- _SOURCE MATERIAL_

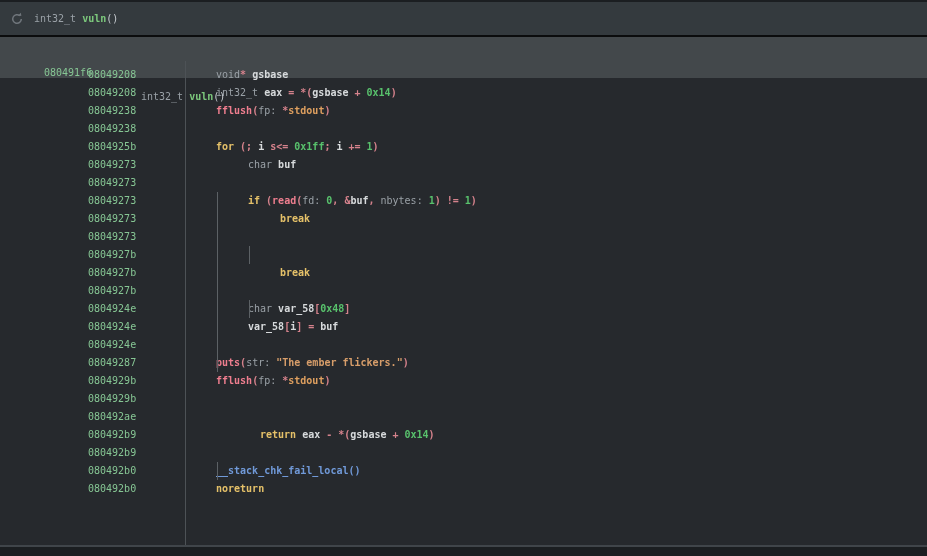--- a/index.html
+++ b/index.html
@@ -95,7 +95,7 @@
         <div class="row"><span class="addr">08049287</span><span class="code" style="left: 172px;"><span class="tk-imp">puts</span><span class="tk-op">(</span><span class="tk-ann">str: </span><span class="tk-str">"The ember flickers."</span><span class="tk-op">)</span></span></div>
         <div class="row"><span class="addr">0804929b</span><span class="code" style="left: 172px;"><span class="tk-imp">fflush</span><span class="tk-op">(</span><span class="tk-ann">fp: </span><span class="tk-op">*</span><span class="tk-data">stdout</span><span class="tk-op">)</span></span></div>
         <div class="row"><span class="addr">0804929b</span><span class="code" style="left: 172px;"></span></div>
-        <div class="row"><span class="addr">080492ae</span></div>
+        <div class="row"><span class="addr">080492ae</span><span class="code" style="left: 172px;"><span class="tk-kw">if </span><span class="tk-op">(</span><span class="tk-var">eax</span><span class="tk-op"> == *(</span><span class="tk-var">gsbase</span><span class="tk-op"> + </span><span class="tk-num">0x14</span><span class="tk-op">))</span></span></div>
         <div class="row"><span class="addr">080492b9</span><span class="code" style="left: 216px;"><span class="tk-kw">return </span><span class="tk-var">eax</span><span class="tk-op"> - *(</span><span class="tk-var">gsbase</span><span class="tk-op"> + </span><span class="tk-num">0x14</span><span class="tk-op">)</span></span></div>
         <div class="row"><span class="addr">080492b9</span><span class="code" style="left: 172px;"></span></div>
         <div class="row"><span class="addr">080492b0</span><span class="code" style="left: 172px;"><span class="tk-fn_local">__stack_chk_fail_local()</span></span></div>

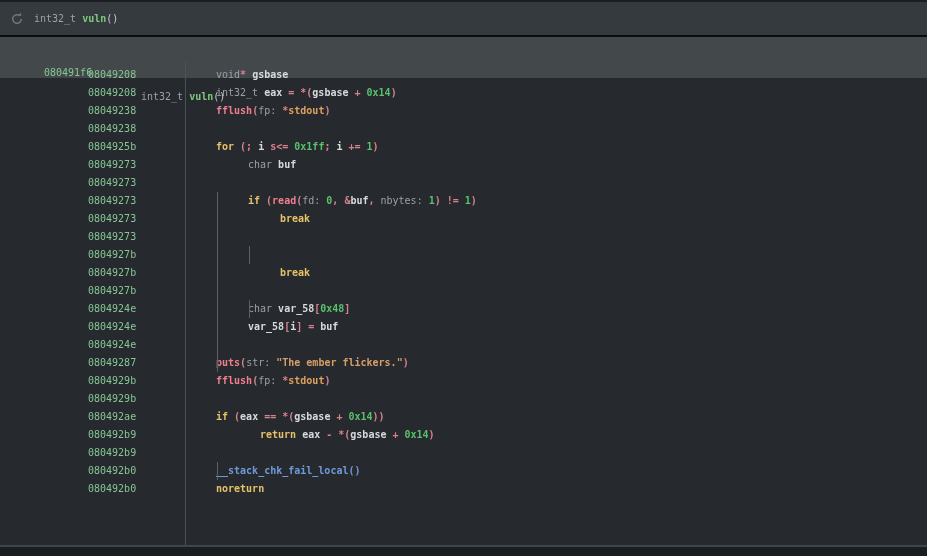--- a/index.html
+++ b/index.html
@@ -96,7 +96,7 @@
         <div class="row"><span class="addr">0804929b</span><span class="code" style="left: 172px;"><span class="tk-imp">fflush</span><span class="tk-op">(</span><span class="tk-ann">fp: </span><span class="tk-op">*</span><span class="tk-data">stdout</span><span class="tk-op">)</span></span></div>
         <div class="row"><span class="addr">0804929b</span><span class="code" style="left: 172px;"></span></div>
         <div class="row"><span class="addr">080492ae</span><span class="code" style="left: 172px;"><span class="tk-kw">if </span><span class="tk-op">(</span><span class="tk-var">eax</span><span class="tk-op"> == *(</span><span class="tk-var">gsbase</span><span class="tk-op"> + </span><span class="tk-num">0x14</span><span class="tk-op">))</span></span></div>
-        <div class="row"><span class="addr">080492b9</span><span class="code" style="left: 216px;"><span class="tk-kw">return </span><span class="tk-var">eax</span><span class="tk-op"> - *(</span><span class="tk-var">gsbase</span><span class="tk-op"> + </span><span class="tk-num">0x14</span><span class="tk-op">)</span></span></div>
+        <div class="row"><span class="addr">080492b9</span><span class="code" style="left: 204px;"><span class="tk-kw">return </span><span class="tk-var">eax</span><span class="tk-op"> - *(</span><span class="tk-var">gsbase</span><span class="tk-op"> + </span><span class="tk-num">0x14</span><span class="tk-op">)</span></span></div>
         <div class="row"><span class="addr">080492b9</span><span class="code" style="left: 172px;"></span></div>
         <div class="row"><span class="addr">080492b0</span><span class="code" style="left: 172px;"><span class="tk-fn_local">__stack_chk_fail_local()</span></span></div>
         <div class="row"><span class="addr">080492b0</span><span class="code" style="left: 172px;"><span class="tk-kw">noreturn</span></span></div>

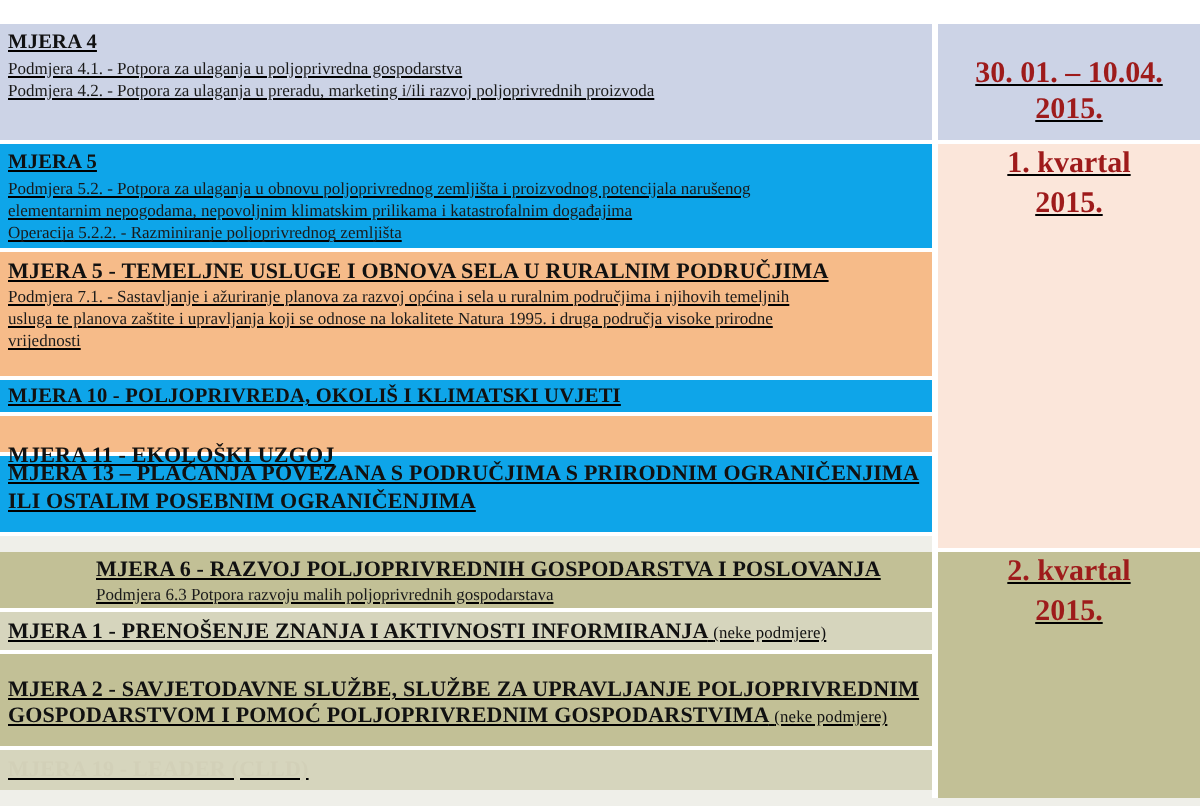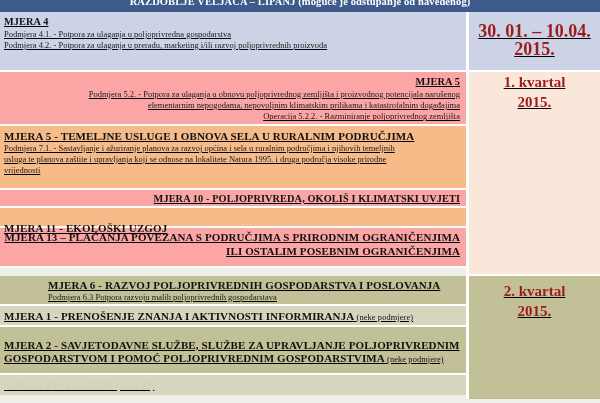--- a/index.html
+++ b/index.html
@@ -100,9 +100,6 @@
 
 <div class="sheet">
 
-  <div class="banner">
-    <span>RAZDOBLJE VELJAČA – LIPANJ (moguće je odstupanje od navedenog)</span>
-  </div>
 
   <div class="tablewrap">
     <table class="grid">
---
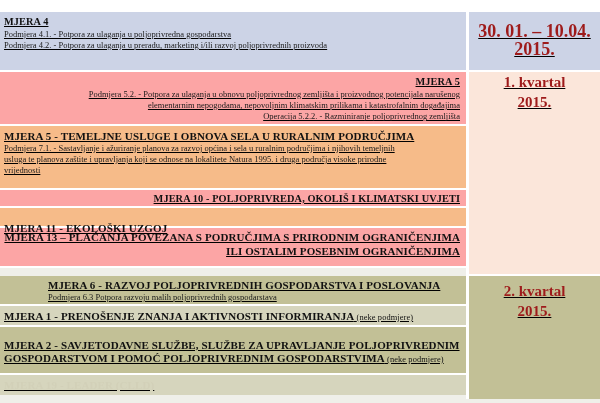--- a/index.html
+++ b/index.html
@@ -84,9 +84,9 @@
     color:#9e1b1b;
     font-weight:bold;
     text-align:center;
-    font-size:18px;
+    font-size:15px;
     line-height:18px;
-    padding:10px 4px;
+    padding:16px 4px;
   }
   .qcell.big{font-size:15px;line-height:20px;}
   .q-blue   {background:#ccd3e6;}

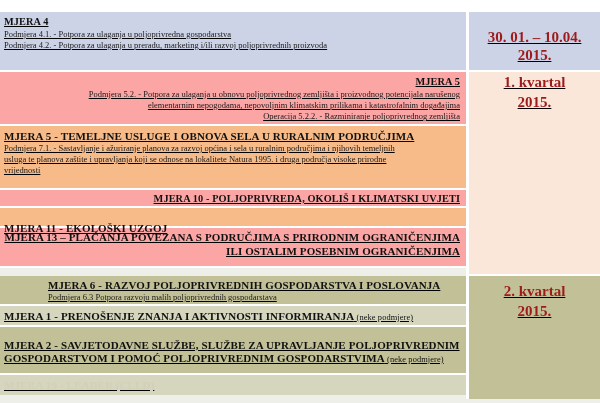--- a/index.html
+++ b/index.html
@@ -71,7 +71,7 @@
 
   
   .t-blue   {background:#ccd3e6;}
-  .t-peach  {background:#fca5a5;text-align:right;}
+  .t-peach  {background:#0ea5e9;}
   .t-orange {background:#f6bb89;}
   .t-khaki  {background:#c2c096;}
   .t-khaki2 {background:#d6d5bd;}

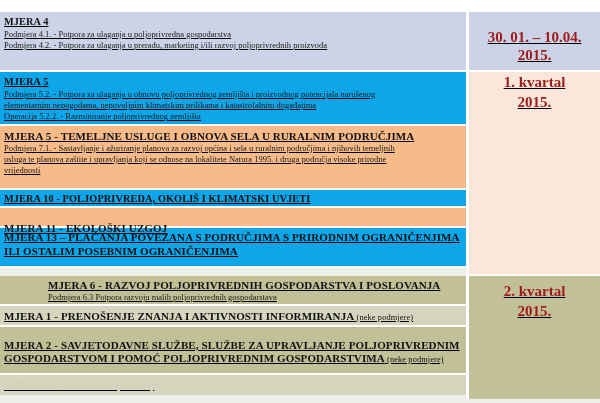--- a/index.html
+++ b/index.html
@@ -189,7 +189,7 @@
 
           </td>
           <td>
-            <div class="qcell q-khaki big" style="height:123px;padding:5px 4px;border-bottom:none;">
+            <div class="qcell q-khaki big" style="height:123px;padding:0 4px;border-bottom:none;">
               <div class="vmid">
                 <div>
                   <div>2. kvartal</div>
...
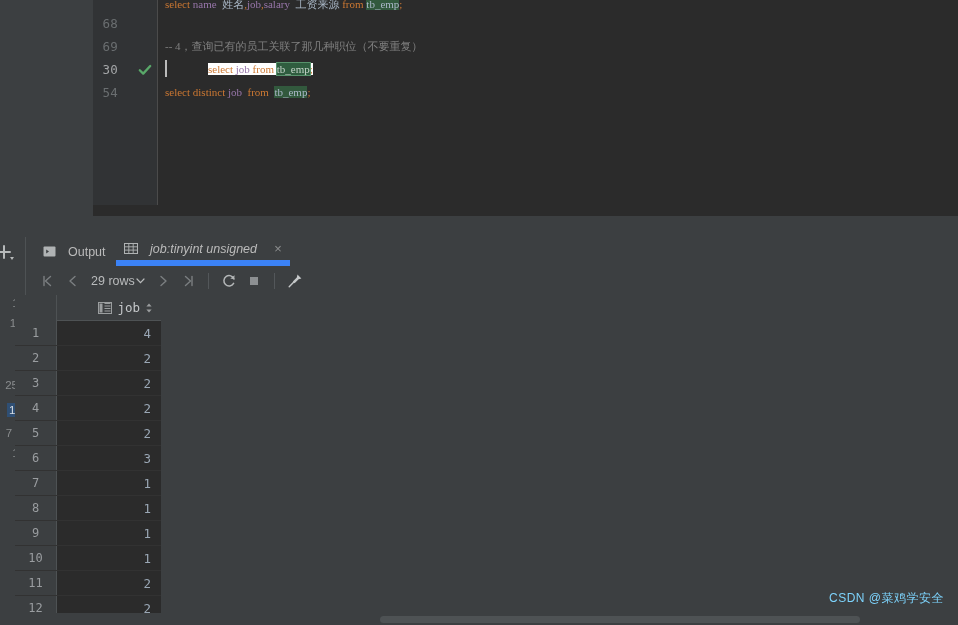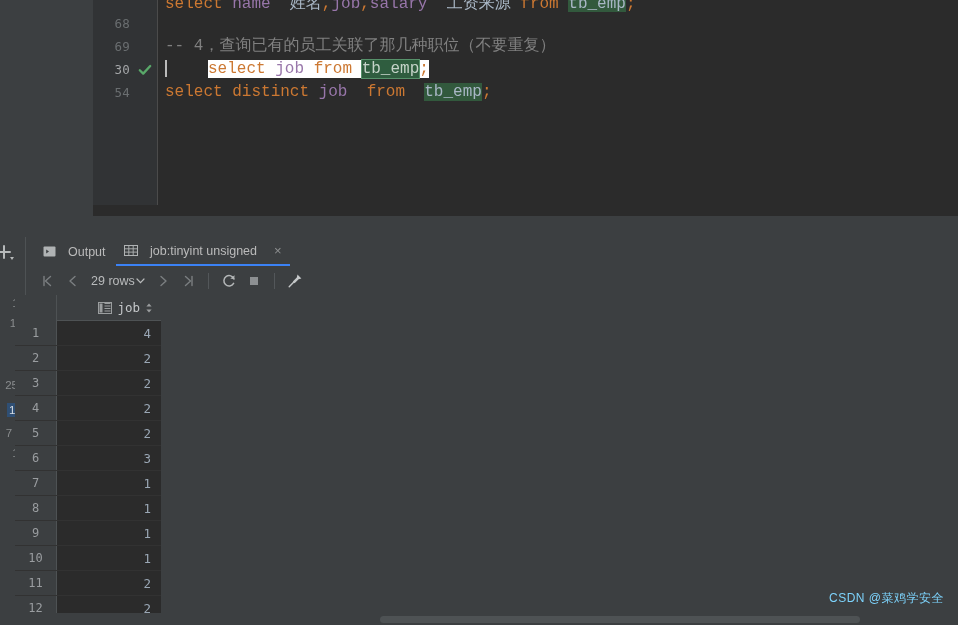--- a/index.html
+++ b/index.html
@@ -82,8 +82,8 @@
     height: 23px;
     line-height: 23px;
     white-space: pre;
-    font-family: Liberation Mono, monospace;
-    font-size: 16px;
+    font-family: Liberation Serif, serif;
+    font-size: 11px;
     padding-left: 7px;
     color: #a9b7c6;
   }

- _TASK DETAILS_
Say how many lines in the listing above include "blue". Give nothing but the number.

- _FINAL ANSWER_
2